Recent Acquisition: Crucifixion by Jacopo del Casentino
The Museum recently acquired a Crucifixion by the fourteenth-century Florentine painter Jacopo del Casentino and a Virgin and Child, dated around 1500, by the Northern painter known as the Master of the Magdalen Legend. The paintings once belonged to Allan Marquand, the Museum’s founding director, and came to us through the generosity of two of his descendants.
The crucifixion was attributed to Jacopo del Casentino by Richard Offner (1889–1965), the specialist who did for the field of early Florentine painting what Bernard Berenson did for fifteenth- and sixteenth-century Italian painting; the panel was published in Offner’s Critical and Historical Corpus of Florentine Paintings in 1923–24. Jacopo was active from about 1330 to 1342, the period spanning his only dated works, and was a follower of Giotto (1267/75–1337), the founding father of Florentine Renaissance art. In this Crucifixion, the hovering angels who catch blood from Christ’s wounds in chalices and lament his suffering, as well as the facial and body type of the Christ, show echoes of Giotto’s art. The Virgin swooning in the arms of the holy women to Christ’s right side recalls Giotto’s very human figures and emotionally moving compositions.
To the left of the Cross, Saint John and a male saint stand before a crowd of soldiers and onlookers. The saint could be Longinus, the name given in the Middle Ages to the Centurion (the Biblical figure who recognized Christ’s divinity). He gestures toward Christ with his right hand, which is visible above Saint John’s halo. Yet this saint is not dressed like the soldiers, and he holds a sword instead of Longinus’s lance. Marco Grassi, Class of 1956, a renowned restorer of old master paintings, has suggested to us that he could be the Sienese saint Galgano (1148–181). After a reckless youth, this aristocratic knight became a hermit, and his mortification of the flesh is said to have reflected the suffering of Christ on the Cross. When Galgano rejected his previous life, he threw down his sword, which stuck upright in a stone, serving as an iron cross. These elements of Galgano’s life seem consistent with the image of the young saint holding a sword and gesturing toward Christ.
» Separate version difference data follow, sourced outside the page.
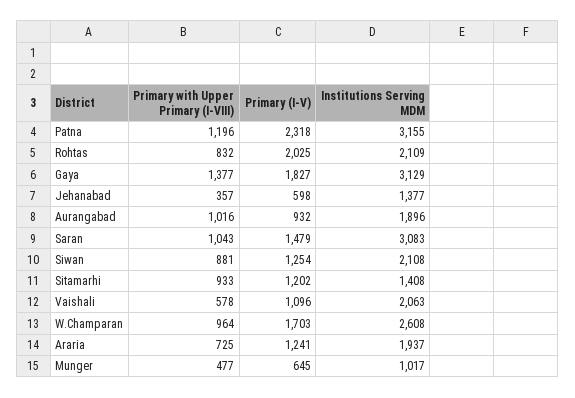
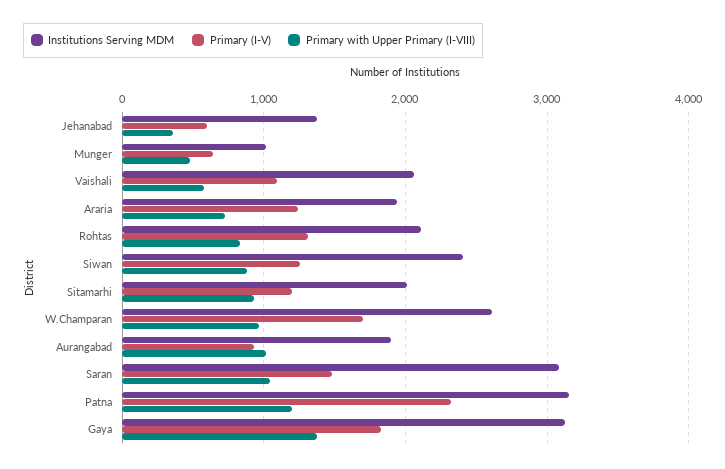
Primary (I-V), Rohtas: 2025 -> 1300
Institutions Serving MDM, Siwan: 2108 -> 2400
Institutions Serving MDM, Sitamarhi: 1408 -> 2000

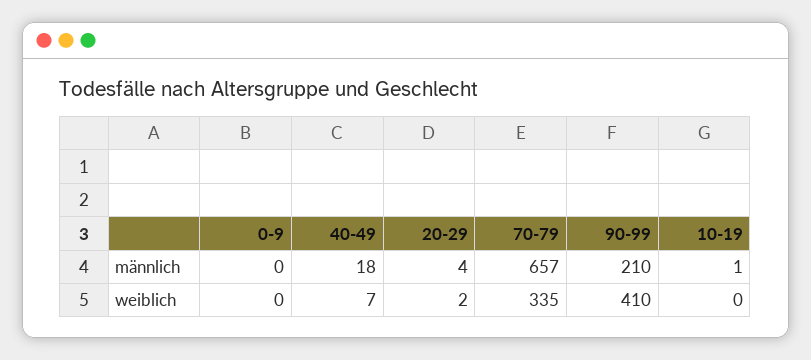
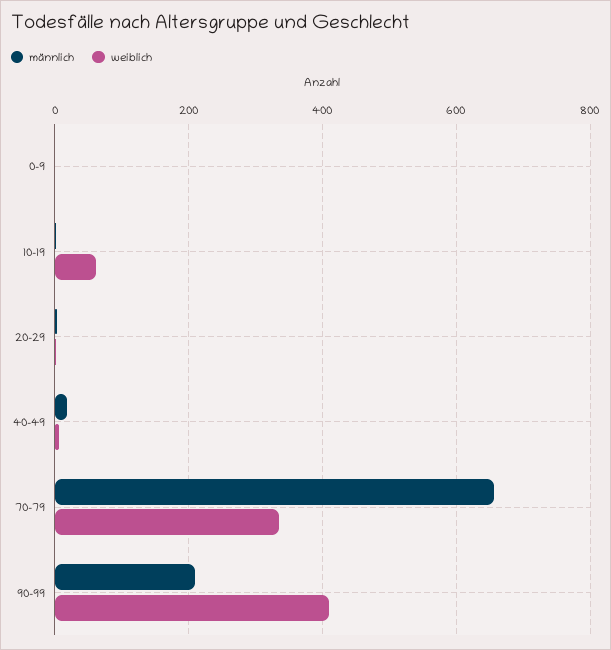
weiblich, 10-19: 0 -> 60

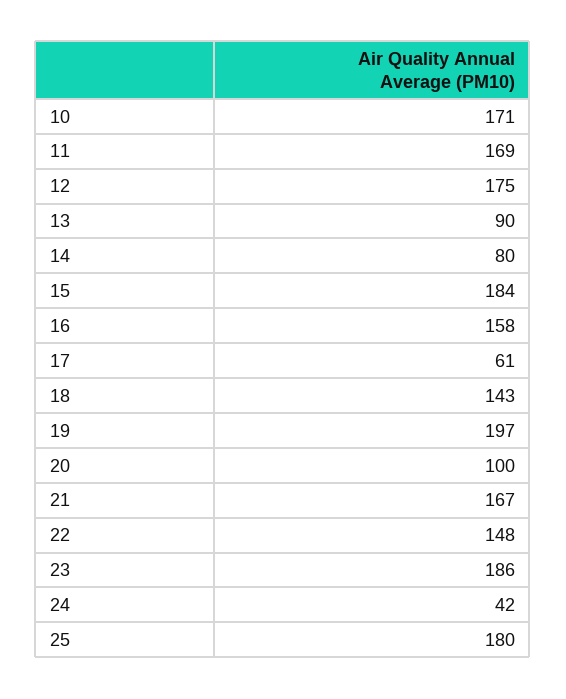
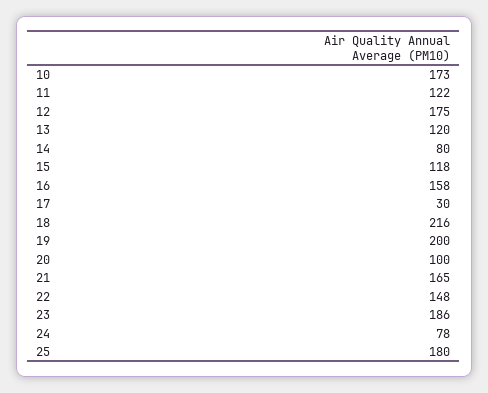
10: 171 -> 173
11: 169 -> 122
13: 90 -> 120
15: 184 -> 118
17: 61 -> 30
18: 143 -> 216
19: 197 -> 200
21: 167 -> 165
24: 42 -> 78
At the top of the Cross, a nesting pelican pierces its breast to feed the baby pelicans with its blood, a metaphor for Christ’s sacrifice. The image is familiar to Princetonians from the Mather Sundial near the Chapel (a copy of the Corpus Christi College Sundial at Oxford University). In Jacopo’s version, where the pelican is coupled with a Crucifixion, the religious significance is made explicit.
Saint Francis of Assisi (1186–226) kneels at the Cross, so the painting’s patron must have been in the Franciscan orbit, perhaps a member of the Third Order (the Franciscan order for laymen). Francis transformed ideas about monasticism—his friars were the first to go out to the people to preach and to live in cities among the poor—and has been credited with introducing democratic ideals into both the Church and medieval thought. The appeal of this charismatic saint has never been greater than in our own time, as seen by the choice of name by Pope Francis. We are especially grateful to add to the collection this Crucifixion with the saint dating from the century after his death.